There are two cases for simulation. In the first we study some
existing system and have some knowledge of the macro behavior of the
system, but do not really understand this behavior. Hypotheses are
formulated in the form of the defined behavior of the individual
agents. For instance, if we are modeling the web, we model end-user
agents and site agents. If the behavior of a studied system as a
whole is faithfully reflected in a simulation, this indicates, but
does not prove, that the agent modeling in some fashion captures some
truth about the system. The case may be further strengthened if
simulations with alternative agent models fail to match.

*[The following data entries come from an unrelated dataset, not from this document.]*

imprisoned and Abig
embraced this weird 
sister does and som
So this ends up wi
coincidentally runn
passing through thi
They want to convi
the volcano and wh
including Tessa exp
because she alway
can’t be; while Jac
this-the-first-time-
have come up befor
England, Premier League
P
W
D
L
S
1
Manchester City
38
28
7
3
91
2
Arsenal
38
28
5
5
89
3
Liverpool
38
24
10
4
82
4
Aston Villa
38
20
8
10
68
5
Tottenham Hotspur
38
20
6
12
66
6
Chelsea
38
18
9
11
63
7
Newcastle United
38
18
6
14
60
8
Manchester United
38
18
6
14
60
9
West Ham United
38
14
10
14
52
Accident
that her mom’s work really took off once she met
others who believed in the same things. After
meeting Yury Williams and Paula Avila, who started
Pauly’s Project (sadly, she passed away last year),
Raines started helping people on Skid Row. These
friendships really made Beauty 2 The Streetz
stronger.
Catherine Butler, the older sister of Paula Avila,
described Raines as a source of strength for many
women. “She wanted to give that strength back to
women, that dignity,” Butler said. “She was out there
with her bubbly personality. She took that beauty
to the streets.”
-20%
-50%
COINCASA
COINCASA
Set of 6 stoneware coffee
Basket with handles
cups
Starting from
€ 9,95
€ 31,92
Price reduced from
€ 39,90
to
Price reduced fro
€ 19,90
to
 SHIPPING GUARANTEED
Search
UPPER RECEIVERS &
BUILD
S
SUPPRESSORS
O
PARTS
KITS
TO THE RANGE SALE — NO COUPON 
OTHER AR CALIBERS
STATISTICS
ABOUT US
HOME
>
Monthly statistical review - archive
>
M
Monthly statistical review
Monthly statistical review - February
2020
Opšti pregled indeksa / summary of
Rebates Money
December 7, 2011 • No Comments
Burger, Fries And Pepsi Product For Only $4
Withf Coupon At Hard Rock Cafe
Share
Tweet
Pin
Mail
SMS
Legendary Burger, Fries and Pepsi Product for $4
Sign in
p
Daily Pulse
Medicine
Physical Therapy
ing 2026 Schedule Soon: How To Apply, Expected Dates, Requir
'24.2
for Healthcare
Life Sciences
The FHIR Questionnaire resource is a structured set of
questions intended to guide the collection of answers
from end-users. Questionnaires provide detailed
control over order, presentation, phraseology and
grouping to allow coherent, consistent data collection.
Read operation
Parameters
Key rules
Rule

In the second case we are designing a large asynchronous system. Say
we are designing a peer-to-peer system with some particular
decentralized algorithm. There are three kinds of agents, end users,
application agents, and infrastructure agents. The end user agent is
modeled to reflect the expected service use patterns. The application
agent behaves as we have programmed them to subject to certain outside
events. An application agent might be running on a user machine and
then the user turns off his machine. Infrastructure agents represent
routers and other elements that are outside the control of our
application, but they are well understood and easily modeled. The
infrastructure agents will be affected by random factors that simulate
routers being down for some limited period of time. The simulation
should, of course, support the correctness of the algorithm but this
should, of course, be proved by other means. However, expected case
macro behavior, in the presence of router failures, machine crashes,
user mischief, etc., is generally not possible to obtain by analytical
means.
Modeling the World Wide Web
Here with our partners we attempt to model individual users and sites
of the WWW. We attempt to answer the question of why and how certain
sites become popular. At first sight this may seem a trivial
question. Some sites are considered better by the majority of users
and therefore become popular. However this is not the case (as
simulation shows) as all users do not visit all sites. Users tip their
friends about good sites, so the popularity of sites depends very much
on the social interaction between end users. Research Strand 3b: The
Simulation Environment The simulations that we are interested in
involve an enormous number of agents. Scalability is a definite
issue. Our simulation environment has been parallalised so as to be
able to run on a network of machines. Care was taken to minimize the
communication overhead.
The simulation environment is not only our tool to study large
systems, but to some extent is also the subject of ongoing
research. We strive to improve the simulation platform. Examples are
1) agent behavior language to simplify the construction of new
simulations 2) performance tuning and 3) network models for
peer-to-peer simulations.
Peer-to-peer simulations
Here simulation is used to guide design. The current focus is on
algorithms for distributed naming services. How do algorithms and
variations behave under different failure assumptions and frequencies,
and different degrees of individual machine stability? Note that in
peer-to-peer systems one must usually assume considerabl? higher rates
of failure than in traditional distributed systems. Peers are or may
be PCs of ordinary end-users whose system (e.g. operating system) may
be poorly maintained and whose machine may be subject to sources of
outside interference that do not occur in clusters (e.g. a 2-year-old
child pulls out the network connection plug).